- [Input material]:
= = = = = = =

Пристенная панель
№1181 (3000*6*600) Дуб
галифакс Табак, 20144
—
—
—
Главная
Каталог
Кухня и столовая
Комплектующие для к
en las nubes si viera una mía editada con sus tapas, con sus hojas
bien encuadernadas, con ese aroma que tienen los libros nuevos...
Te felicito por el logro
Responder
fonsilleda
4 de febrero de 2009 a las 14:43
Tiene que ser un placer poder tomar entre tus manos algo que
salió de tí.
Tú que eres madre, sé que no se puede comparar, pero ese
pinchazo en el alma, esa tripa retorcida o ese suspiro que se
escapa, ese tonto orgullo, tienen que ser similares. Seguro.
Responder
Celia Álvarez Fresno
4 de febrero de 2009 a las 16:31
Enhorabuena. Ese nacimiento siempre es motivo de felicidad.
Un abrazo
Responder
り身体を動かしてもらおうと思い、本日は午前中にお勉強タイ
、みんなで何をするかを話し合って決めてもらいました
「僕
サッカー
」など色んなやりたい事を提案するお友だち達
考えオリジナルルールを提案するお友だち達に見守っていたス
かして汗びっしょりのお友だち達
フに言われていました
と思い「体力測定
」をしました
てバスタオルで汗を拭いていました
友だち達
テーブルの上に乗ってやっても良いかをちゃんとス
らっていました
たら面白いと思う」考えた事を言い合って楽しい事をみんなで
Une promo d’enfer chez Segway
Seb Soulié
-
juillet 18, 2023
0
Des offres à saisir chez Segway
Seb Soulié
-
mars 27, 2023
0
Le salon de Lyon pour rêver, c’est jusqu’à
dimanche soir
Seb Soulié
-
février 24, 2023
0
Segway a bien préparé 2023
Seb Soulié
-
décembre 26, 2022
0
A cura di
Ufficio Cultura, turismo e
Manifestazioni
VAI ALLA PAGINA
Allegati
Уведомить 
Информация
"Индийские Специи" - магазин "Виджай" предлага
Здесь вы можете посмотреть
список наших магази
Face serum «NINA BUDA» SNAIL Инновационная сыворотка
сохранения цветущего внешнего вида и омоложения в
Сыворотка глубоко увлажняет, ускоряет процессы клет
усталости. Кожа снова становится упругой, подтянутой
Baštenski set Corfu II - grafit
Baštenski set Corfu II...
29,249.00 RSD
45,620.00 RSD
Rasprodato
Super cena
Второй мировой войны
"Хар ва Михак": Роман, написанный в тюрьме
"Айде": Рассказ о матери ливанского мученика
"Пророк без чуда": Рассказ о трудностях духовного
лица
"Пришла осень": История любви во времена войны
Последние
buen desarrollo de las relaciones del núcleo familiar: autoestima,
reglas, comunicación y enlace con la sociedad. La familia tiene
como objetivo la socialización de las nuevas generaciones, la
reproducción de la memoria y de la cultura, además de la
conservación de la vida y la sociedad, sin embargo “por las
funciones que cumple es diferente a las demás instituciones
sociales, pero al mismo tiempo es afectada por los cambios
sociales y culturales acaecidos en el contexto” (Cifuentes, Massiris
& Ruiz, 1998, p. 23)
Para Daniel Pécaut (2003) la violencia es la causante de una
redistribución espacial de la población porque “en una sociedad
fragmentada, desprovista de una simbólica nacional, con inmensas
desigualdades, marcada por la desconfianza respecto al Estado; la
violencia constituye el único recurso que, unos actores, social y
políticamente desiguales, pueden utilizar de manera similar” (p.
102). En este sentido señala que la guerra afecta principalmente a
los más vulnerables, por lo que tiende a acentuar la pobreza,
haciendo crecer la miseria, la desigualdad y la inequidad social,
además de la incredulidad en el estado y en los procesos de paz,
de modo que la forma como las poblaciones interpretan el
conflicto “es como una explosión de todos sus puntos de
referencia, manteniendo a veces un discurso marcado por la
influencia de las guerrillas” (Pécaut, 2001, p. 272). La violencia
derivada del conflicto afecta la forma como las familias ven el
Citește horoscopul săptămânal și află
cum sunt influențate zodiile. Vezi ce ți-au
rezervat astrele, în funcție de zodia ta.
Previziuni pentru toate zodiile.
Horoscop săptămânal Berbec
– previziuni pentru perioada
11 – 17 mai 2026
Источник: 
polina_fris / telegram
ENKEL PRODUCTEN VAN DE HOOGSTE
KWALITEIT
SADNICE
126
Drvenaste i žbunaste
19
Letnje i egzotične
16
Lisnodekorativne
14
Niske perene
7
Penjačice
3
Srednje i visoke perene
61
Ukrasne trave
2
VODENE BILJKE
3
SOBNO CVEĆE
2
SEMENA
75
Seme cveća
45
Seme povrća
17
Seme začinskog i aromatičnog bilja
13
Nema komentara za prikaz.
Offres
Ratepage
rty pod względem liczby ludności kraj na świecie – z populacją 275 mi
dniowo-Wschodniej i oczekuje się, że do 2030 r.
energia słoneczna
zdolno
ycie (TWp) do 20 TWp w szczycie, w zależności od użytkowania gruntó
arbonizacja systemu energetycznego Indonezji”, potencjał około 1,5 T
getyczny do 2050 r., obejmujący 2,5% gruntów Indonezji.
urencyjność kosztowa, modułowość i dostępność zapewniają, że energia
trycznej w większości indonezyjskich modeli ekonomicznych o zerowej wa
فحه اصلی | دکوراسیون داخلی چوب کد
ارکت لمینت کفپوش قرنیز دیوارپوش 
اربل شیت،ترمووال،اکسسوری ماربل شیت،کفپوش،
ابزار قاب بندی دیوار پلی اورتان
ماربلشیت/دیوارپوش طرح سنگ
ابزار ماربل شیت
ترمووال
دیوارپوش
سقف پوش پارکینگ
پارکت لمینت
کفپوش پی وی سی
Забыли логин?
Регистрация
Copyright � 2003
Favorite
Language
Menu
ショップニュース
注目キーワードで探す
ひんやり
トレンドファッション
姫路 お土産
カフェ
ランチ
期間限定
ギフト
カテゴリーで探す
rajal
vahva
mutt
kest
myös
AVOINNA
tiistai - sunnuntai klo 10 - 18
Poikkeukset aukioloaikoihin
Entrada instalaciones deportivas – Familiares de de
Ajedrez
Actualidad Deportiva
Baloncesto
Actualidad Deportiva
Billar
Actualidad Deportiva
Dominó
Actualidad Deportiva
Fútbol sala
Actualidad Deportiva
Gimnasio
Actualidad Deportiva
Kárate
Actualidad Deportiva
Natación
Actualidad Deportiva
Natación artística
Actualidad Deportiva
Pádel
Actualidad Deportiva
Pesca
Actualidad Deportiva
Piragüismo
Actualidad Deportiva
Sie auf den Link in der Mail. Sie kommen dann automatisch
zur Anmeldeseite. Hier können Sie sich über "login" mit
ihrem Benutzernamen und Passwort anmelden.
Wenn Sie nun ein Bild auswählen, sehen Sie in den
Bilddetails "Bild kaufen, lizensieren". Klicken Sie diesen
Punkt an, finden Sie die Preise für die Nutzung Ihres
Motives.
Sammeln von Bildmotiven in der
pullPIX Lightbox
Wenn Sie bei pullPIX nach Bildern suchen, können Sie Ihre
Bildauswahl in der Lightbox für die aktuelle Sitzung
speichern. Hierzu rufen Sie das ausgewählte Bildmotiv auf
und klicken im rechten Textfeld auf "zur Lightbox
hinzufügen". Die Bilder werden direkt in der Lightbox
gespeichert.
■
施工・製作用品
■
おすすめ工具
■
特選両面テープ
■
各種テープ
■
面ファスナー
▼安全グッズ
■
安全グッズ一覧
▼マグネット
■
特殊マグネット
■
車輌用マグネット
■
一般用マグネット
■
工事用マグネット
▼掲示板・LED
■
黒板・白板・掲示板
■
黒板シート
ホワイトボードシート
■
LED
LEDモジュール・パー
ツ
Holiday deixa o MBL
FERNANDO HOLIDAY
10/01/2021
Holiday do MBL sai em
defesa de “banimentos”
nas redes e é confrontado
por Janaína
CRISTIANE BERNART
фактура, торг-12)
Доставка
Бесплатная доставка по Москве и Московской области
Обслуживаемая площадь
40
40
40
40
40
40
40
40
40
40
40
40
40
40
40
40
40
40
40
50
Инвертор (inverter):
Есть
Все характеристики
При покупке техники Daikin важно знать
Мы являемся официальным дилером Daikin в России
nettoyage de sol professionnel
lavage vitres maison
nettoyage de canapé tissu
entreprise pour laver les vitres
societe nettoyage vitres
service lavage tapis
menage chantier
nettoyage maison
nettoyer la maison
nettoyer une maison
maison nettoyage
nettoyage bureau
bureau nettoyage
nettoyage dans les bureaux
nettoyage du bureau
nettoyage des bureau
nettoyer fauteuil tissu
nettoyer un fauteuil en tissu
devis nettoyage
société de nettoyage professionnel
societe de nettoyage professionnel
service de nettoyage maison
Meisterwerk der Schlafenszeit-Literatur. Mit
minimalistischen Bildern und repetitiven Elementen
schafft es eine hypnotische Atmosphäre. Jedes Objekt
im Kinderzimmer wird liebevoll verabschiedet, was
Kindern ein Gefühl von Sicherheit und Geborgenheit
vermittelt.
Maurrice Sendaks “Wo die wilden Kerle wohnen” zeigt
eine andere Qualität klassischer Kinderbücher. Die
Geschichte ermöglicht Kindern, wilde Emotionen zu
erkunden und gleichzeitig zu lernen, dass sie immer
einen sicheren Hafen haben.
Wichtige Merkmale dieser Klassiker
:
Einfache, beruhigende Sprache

= = = = = = =

- [Activity]:
Find every line in the listing above that contains the string "Lightbox", and copy each one out in full.

- [Problem solution]:
pullPIX Lightbox
Bildauswahl in der Lightbox für die aktuelle Sitzung
und klicken im rechten Textfeld auf "zur Lightbox
hinzufügen". Die Bilder werden direkt in der Lightbox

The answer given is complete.